Into the Blue: You liked Jacqueline Bisset in The Deep? Great. Now replace her with a bikini-clad Jessica Alba. What, no T-shirt? (Opens Sept. 30.)

Waiting . . .: Bored chain restaurant employees amuse themselves, which means, yes, this is a ripped-off spinoff of Office Space meets Fast Times at Ridgemont High. (Opens Oct. 7.)

Get Rich or Die Tryin': 50 Cent's 8 Mile. (Opens Nov. 9.)

WHAT IS TAKING SO LONG? I was supposed to see a comedy show last night, but I couldn't bring myself to it. I'd been avoiding the reality of our national crisis for too long. We all have. The siutation in and around New Orleans is more than untenable. It's unconscionable. How can the rest of America operate as though nothing has happened? Something tremendously tragic continues to unfold in New Orleans. People are dying needlessly. Many bloggers have posted links for the Red Cross, FEMA and other aid organizations. We must do more. We should've done more already. Aren't we all Americans? Or do the poor, the hungry, the tired huddled masses not matter if they're not in New York City? President Bush stood at Ground Zero four years ago and sounded tough with rescuers there. Where is he now? Where are we now? What is taking so long?

RACE, CLASS AND HURRICANE KATRINA: One blogger's notation of two competing cutlines in the post-Katrina world of N'Awlins (where the black kid is looting while the white kids are merely finding their groceries) gets taken the next step by Slate's Jack Shafer, who asks the obvious question -- why aren't more journalists talking about the fact that it's the poor black folk of the South who got screwed by the hurricane?

Related: The New Orleans Times-Picayune predicted as much with a five-part series in 2002. U.S. News & World Report also had a handle on the problem in July.

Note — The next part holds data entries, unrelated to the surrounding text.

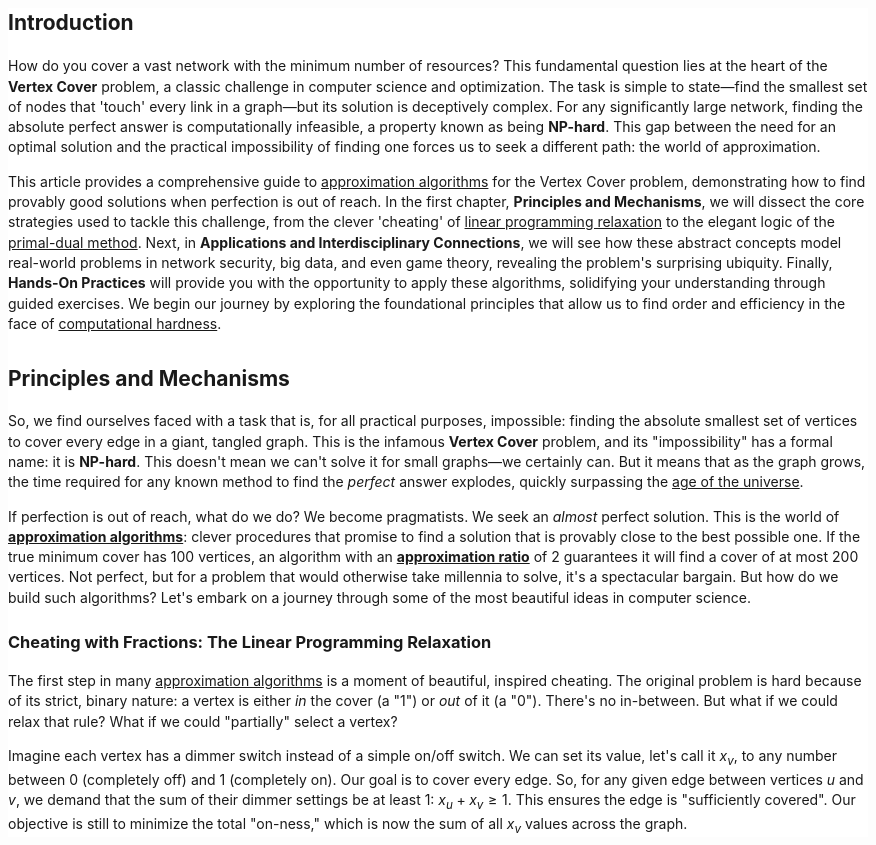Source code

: ## Introduction
How do you cover a vast network with the minimum number of resources? This fundamental question lies at the heart of the **Vertex Cover** problem, a classic challenge in computer science and optimization. The task is simple to state—find the smallest set of nodes that 'touch' every link in a graph—but its solution is deceptively complex. For any significantly large network, finding the absolute perfect answer is computationally infeasible, a property known as being **NP-hard**. This gap between the need for an optimal solution and the practical impossibility of finding one forces us to seek a different path: the world of approximation.

This article provides a comprehensive guide to [approximation algorithms](@article_id:139341) for the Vertex Cover problem, demonstrating how to find provably good solutions when perfection is out of reach. In the first chapter, **Principles and Mechanisms**, we will dissect the core strategies used to tackle this challenge, from the clever 'cheating' of [linear programming relaxation](@article_id:261340) to the elegant logic of the [primal-dual method](@article_id:276242). Next, in **Applications and Interdisciplinary Connections**, we will see how these abstract concepts model real-world problems in network security, big data, and even game theory, revealing the problem's surprising ubiquity. Finally, **Hands-On Practices** will provide you with the opportunity to apply these algorithms, solidifying your understanding through guided exercises. We begin our journey by exploring the foundational principles that allow us to find order and efficiency in the face of [computational hardness](@article_id:271815).

## Principles and Mechanisms

So, we find ourselves faced with a task that is, for all practical purposes, impossible: finding the absolute smallest set of vertices to cover every edge in a giant, tangled graph. This is the infamous **Vertex Cover** problem, and its "impossibility" has a formal name: it is **NP-hard**. This doesn't mean we can't solve it for small graphs—we certainly can. But it means that as the graph grows, the time required for any known method to find the *perfect* answer explodes, quickly surpassing the [age of the universe](@article_id:159300).

If perfection is out of reach, what do we do? We become pragmatists. We seek an *almost* perfect solution. This is the world of **[approximation algorithms](@article_id:139341)**: clever procedures that promise to find a solution that is provably close to the best possible one. If the true minimum cover has 100 vertices, an algorithm with an **[approximation ratio](@article_id:264998)** of 2 guarantees it will find a cover of at most 200 vertices. Not perfect, but for a problem that would otherwise take millennia to solve, it's a spectacular bargain. But how do we build such algorithms? Let's embark on a journey through some of the most beautiful ideas in computer science.

### Cheating with Fractions: The Linear Programming Relaxation

The first step in many [approximation algorithms](@article_id:139341) is a moment of beautiful, inspired cheating. The original problem is hard because of its strict, binary nature: a vertex is either *in* the cover (a "1") or *out* of it (a "0"). There's no in-between. But what if we could relax that rule? What if we could "partially" select a vertex?

Imagine each vertex has a dimmer switch instead of a simple on/off switch. We can set its value, let's call it $x_v$, to any number between 0 (completely off) and 1 (completely on). Our goal is to cover every edge. So, for any given edge between vertices $u$ and $v$, we demand that the sum of their dimmer settings be at least 1: $x_u + x_v \ge 1$. This ensures the edge is "sufficiently covered". Our objective is still to minimize the total "on-ness," which is now the sum of all $x_v$ values across the graph.
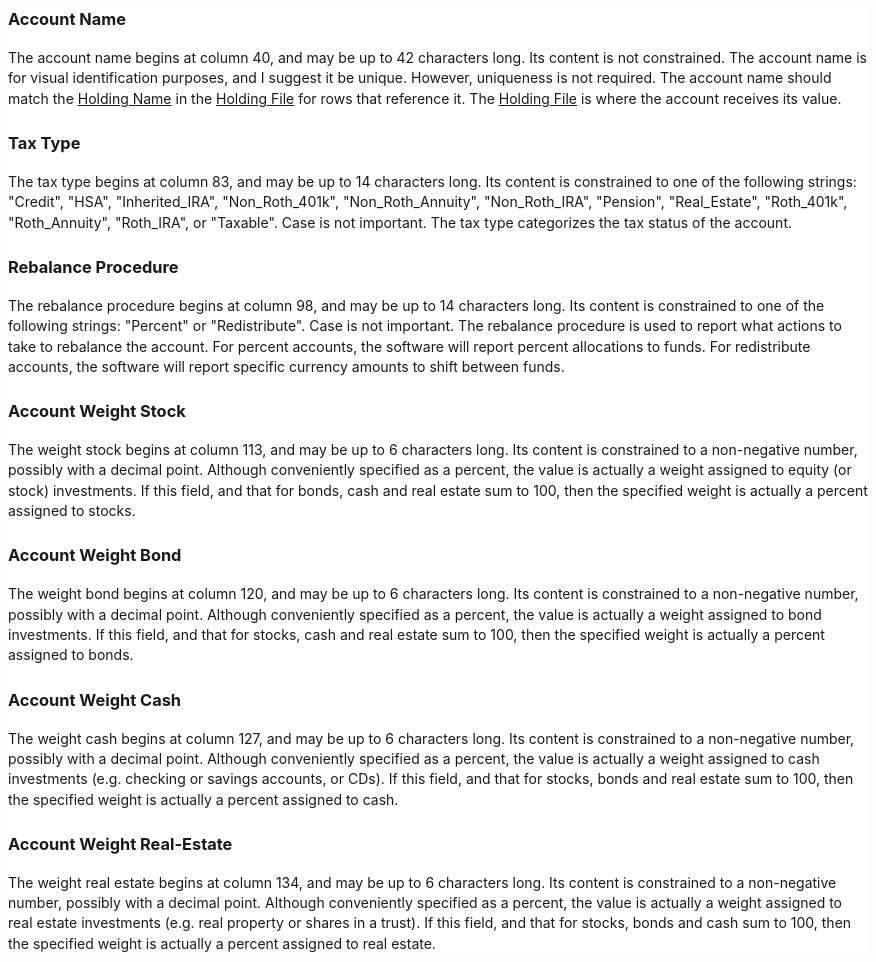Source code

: ### Account Name

The account name begins at column 40, and may be up to 42 characters long. Its content is not constrained. The account name is for visual identification purposes, and I suggest it be unique. However, uniqueness is not required. The account name should match the [Holding Name](#holding-name) in the [Holding File](#holding-file) for rows that reference it. The [Holding File](#holding-file) is where the account receives its value.

### Tax Type

The tax type begins at column 83, and may be up to 14 characters long. Its content is constrained to one of the following strings: "Credit", "HSA", "Inherited_IRA", "Non_Roth_401k", "Non_Roth_Annuity", "Non_Roth_IRA", "Pension", "Real_Estate", "Roth_401k", "Roth_Annuity", "Roth_IRA", or "Taxable". Case is not important. The tax type categorizes the tax status of the account. 

### Rebalance Procedure

The rebalance procedure begins at column 98, and may be up to 14 characters long. Its content is constrained to one of the following strings: "Percent" or "Redistribute". Case is not important. The rebalance procedure is used to report what actions to take to rebalance the account. For percent accounts, the software will report percent allocations to funds. For redistribute accounts, the software will report specific currency amounts to shift between funds.

### Account Weight Stock

The weight stock begins at column 113, and may be up to 6 characters long. Its content is constrained to a non-negative number, possibly with a decimal point. Although conveniently specified as a percent, the value is actually a weight assigned to equity (or stock) investments. If this field, and that for bonds, cash and real estate sum to 100, then the specified weight is actually a percent assigned to stocks.

### Account Weight Bond

The weight bond begins at column 120, and may be up to 6 characters long. Its content is constrained to a non-negative number, possibly with a decimal point. Although conveniently specified as a percent, the value is actually a weight assigned to bond investments. If this field, and that for stocks, cash and real estate sum to 100, then the specified weight is actually a percent assigned to bonds.

### Account Weight Cash

The weight cash begins at column 127, and may be up to 6 characters long. Its content is constrained to a non-negative number, possibly with a decimal point. Although conveniently specified as a percent, the value is actually a weight assigned to cash investments (e.g. checking or savings accounts, or CDs). If this field, and that for stocks, bonds and real estate sum to 100, then the specified weight is actually a percent assigned to cash.

### Account Weight Real-Estate

The weight real estate begins at column 134, and may be up to 6 characters long. Its content is constrained to a non-negative number, possibly with a decimal point. Although conveniently specified as a percent, the value is actually a weight assigned to real estate investments (e.g. real property or shares in a trust). If this field, and that for stocks, bonds and cash sum to 100, then the specified weight is actually a percent assigned to real estate.
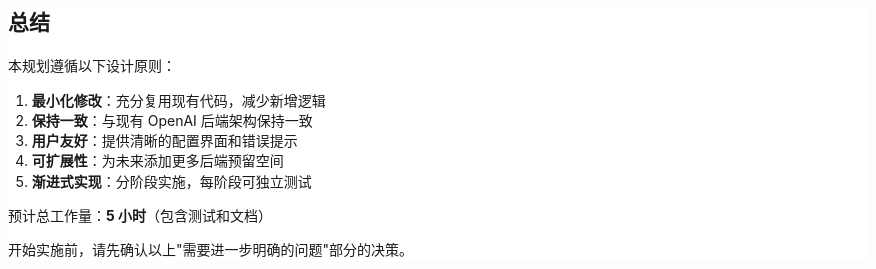 
## 总结

本规划遵循以下设计原则：

1. **最小化修改**：充分复用现有代码，减少新增逻辑
2. **保持一致**：与现有 OpenAI 后端架构保持一致
3. **用户友好**：提供清晰的配置界面和错误提示
4. **可扩展性**：为未来添加更多后端预留空间
5. **渐进式实现**：分阶段实施，每阶段可独立测试

预计总工作量：**5 小时**（包含测试和文档）

开始实施前，请先确认以上"需要进一步明确的问题"部分的决策。
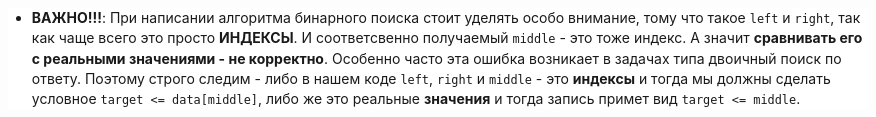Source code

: - __ВАЖНО!!!__: При написании алгоритма бинарного поиска стоит уделять особо внимание, тому что такое `left` и `right`, так как чаще всего это просто __ИНДЕКСЫ__. И соответсвенно получаемый `middle` - это тоже индекс. А значит __сравнивать его с реальными значениями - не корректно__. Особенно часто эта ошибка возникает в задачах типа двоичный поиск по ответу. 
  Поэтому строго следим - либо в нашем коде `left`,  `right` и `middle` - это __индексы__ и тогда мы должны сделать условное `target <= data[middle]`, либо же это реальные __значения__ и тогда запись примет вид `target <= middle`.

FREE STELLASTARR*: Just got home from a free concert by Stellastarr* at the Middle East Downstairs in Cambridge, thanks to corporate sponsor Smirnoff and radio partner WFNX. We got there around 8:30 p.m. to ensure our entry, although I don't think they turned anyone away, and opening act The Information didn't start until 10 p.m. The audience mostly behaved. Mostly. During Stellastarr's set, one guy ambled onstage, waved to the crowd, then put his arm around the bass player before hugging her and making a mess of things. Why no one tried to stop this is unknown. Singer Shawn had the quick wit to reference the Smirnoff ads by saying, "That's not drinking responsibly," then drew cheers from the crowd by suggesting, "Why don't we take him out back and kick the s*** out of him." Otherwise, Stellastarr* sounded great, playing a bunch of new songs. They return to Boston on Oct. 7 with a date at the Paradise Rock Club. Mark your calendars.